TASK TO CARRY OUT | With nothing added or dropped, output every record below exactly.

Layout difference data:
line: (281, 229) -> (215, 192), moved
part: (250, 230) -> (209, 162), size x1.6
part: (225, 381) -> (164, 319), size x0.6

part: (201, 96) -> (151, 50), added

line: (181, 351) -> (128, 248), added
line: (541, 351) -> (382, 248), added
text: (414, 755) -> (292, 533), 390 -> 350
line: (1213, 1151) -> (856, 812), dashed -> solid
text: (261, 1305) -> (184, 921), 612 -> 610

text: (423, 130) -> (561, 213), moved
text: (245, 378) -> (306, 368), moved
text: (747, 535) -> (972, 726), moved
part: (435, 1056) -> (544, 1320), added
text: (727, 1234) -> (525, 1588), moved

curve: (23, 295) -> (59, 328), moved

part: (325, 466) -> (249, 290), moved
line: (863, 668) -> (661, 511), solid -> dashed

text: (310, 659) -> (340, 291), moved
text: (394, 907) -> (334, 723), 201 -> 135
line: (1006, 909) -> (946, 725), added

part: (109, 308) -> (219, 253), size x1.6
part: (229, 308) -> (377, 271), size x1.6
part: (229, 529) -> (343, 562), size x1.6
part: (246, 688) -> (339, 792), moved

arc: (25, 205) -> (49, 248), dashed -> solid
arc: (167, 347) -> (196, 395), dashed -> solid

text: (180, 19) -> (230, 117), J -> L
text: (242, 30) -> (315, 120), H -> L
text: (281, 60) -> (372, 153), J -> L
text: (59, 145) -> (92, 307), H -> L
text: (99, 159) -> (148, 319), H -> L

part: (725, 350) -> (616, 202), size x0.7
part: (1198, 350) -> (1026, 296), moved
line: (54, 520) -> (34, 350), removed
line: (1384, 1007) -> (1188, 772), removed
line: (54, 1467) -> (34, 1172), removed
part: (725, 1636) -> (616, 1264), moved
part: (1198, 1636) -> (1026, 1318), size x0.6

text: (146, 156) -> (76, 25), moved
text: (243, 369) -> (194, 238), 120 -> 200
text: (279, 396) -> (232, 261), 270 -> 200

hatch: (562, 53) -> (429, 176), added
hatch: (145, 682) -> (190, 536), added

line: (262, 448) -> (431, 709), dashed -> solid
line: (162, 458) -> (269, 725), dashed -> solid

TASK RESULT |
line: (281, 229) -> (215, 192), moved
part: (250, 230) -> (209, 162), size x1.6
part: (225, 381) -> (164, 319), size x0.6

part: (201, 96) -> (151, 50), added

line: (181, 351) -> (128, 248), added
line: (541, 351) -> (382, 248), added
text: (414, 755) -> (292, 533), 390 -> 350
line: (1213, 1151) -> (856, 812), dashed -> solid
text: (261, 1305) -> (184, 921), 612 -> 610

text: (423, 130) -> (561, 213), moved
text: (245, 378) -> (306, 368), moved
text: (747, 535) -> (972, 726), moved
part: (435, 1056) -> (544, 1320), added
text: (727, 1234) -> (525, 1588), moved

curve: (23, 295) -> (59, 328), moved

part: (325, 466) -> (249, 290), moved
line: (863, 668) -> (661, 511), solid -> dashed

text: (310, 659) -> (340, 291), moved
text: (394, 907) -> (334, 723), 201 -> 135
line: (1006, 909) -> (946, 725), added

part: (109, 308) -> (219, 253), size x1.6
part: (229, 308) -> (377, 271), size x1.6
part: (229, 529) -> (343, 562), size x1.6
part: (246, 688) -> (339, 792), moved

arc: (25, 205) -> (49, 248), dashed -> solid
arc: (167, 347) -> (196, 395), dashed -> solid

text: (180, 19) -> (230, 117), J -> L
text: (242, 30) -> (315, 120), H -> L
text: (281, 60) -> (372, 153), J -> L
text: (59, 145) -> (92, 307), H -> L
text: (99, 159) -> (148, 319), H -> L

part: (725, 350) -> (616, 202), size x0.7
part: (1198, 350) -> (1026, 296), moved
line: (54, 520) -> (34, 350), removed
line: (1384, 1007) -> (1188, 772), removed
line: (54, 1467) -> (34, 1172), removed
part: (725, 1636) -> (616, 1264), moved
part: (1198, 1636) -> (1026, 1318), size x0.6

text: (146, 156) -> (76, 25), moved
text: (243, 369) -> (194, 238), 120 -> 200
text: (279, 396) -> (232, 261), 270 -> 200

hatch: (562, 53) -> (429, 176), added
hatch: (145, 682) -> (190, 536), added

line: (262, 448) -> (431, 709), dashed -> solid
line: (162, 458) -> (269, 725), dashed -> solid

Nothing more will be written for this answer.